Les entreprises du secteur de la santé sont les premières ciblées par ce cybersquatting plus abject qu’à l’accoutumée (v. aussi : Covid-19 : quand la contrefaçon spécule sur la pandémie, la panique et la pénurie, iptwins.com, 2020-03-26 ; coronaprevention.org : saisi par les autorités américaines, iptwins.com, 2020-04-27 ; UDRP : googlecoronavirus.com, transféré 20 jours après son enregistrement, iptwins.com, 2020-04-06). Cependant, elles ne sont pas les seules. Comme les agendas sont chamboulés, l’évènementiel constitue une proie facile pour les cybersquatteurs. Ainsi, le 24 mars 2020, le Comité International Olympique a annoncé le report des Jeux Olympiques de Tokyo, au plus tard, à l’été 2021 (Olympic.org, 2020-03-24). Étant donné qu’un tel report était envisageable déjà quelques semaines auparavant, le nom de domaine tokyo2021.org fut enregistré dès le 3 février 2020. Il était mis en vente (WIPO, D2020-0808, International Olympic Committee and Tokyo Organising Committee of the Olympic and Paralympic Games v. Contact Privacy Inc. Customer 1246395316 / Daniel O’Hare, June 12, 2020).
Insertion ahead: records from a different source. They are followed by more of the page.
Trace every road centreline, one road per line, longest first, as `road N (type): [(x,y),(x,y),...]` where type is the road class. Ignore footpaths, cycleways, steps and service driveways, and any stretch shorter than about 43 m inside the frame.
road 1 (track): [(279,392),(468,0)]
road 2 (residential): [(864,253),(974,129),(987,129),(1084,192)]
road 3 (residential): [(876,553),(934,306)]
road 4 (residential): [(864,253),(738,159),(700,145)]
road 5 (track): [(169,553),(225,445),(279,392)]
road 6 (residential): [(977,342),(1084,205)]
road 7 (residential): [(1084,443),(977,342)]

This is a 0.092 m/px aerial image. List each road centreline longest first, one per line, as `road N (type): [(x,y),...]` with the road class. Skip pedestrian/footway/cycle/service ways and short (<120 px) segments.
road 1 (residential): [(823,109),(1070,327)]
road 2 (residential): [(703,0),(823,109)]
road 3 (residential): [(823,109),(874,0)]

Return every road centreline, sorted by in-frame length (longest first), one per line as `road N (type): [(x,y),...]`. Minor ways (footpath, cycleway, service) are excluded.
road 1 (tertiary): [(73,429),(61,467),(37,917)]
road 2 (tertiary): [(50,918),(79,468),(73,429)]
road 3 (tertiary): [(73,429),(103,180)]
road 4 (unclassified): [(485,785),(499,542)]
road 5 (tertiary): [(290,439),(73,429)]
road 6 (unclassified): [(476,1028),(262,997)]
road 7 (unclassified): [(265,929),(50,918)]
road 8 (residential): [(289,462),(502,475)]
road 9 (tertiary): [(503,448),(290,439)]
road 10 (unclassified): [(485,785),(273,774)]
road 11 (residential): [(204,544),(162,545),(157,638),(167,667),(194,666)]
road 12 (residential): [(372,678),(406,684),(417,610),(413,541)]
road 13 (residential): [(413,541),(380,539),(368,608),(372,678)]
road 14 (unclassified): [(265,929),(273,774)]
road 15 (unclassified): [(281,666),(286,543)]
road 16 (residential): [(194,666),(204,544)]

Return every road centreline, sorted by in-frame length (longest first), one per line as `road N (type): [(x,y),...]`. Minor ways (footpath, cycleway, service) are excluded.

Il est vivement conseillé aux organisateurs d’évènements reportés en 2021 de réserver les noms de domaine « 2021 » au plus vite.

Ajoutons que dans une période de crise telle que celle provoquée par la pandémie actuelle, il paraît prudent, pour les entreprises fortement exposées médiatiquement, de prévoir un audit du portefeuille de noms de domaine et d’installer des surveillances. En outre, s’agissant des surveillances en cours, il paraît utile de les configurer de manière à ce que le titulaire des droits de marque soit averti, dans les meilleurs délais, de l’apparition d’un nouveau nom de domaine susceptible de tromper les consommateurs ou les patients.

Enfin, l’annonce d’un traitement efficace contre la COVID-19 sera très probablement suivie d’une vague de cybersquatting qui frappera à la fois le nom de la société et celui de la marque choisie. La stratégie des enregistrements préventifs, avant toute communication publique, réduira l’impact et le risque de fraudes vis-à-vis du consommateur ou du patient.